• _What to do_
Answer these questions from the efficiency overview below, one per line:
1. What did the author's previous post cover?
2. Besides the time it takes to run, what else is considered in a program's efficiency?
3. What sample input and output for an algorithm does the text give?

• _Passage shown_
_ _ _

Efficiency and Big-O Notation Overview with Python Examples

Efficiency and Big-O Notation Overview with Python Examples

Introduction

Hello everyone, welcome back! today, I wanted to talk about the importance of efficiency with data structure and algorithms and how to use Big-O notation to measure the Time and Space complexity of an algorithm.

Efficiency

In my last post, we talked about how to solve computational problems with python but we didn't dive into whether our solution was efficient or not. That's what we will be looking at in this section.

Space and Time

When we refer to the efficiency of a program, we don't only look at the time it takes to run, but at the space required in the computer's memory as well. Often, there will be a trade-off between the two, where you can design a program that runs faster by selecting a data structure that takes up more space—or vice versa.

In order to quantify the time and space an algorithm takes, let's first understand what an algorithm is.

Algorithm

An algorithm is a series of well-defined steps for solving a problem. Usually, an algorithm takes some kind of input (such as a list) and then produces the desired output (such as a reversed list).

For any problem, there is likely more than one algorithm that can solve the problem, but there are some algorithms that are more efficient than others. However, computers are so fast! that in some problems, we can't tell the difference, so how can we know what algorithm is more efficient than another? and if we can't tell the difference, why try to make our code efficient?

_ _ _

[Stored data entries]
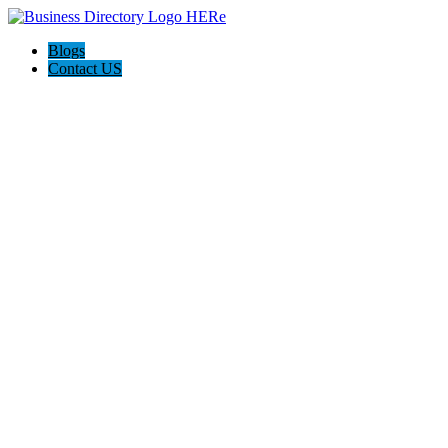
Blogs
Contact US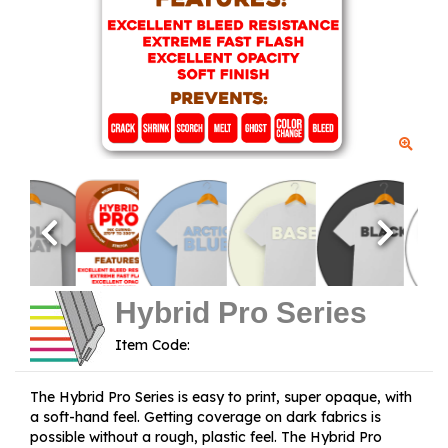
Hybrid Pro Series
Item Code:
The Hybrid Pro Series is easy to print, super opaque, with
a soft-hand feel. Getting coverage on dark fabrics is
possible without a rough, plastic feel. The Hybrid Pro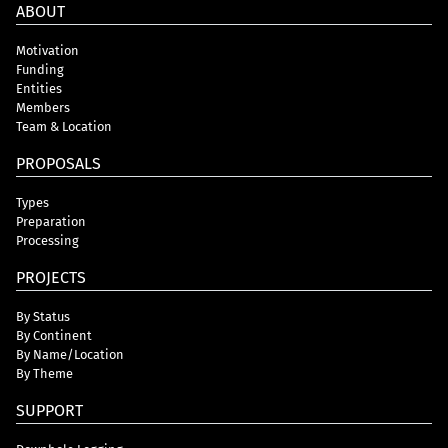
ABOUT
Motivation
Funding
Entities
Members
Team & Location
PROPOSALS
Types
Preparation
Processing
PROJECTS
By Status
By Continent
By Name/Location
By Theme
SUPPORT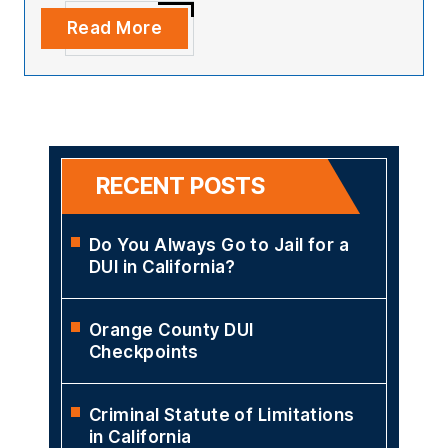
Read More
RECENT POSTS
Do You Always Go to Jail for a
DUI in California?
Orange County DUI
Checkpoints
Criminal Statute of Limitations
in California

_ _ _

• _Result for this exercise_
1. How to solve computational problems with Python.
2. The space the program requires in the computer's memory.
3. A list as the input and a reversed list as the output.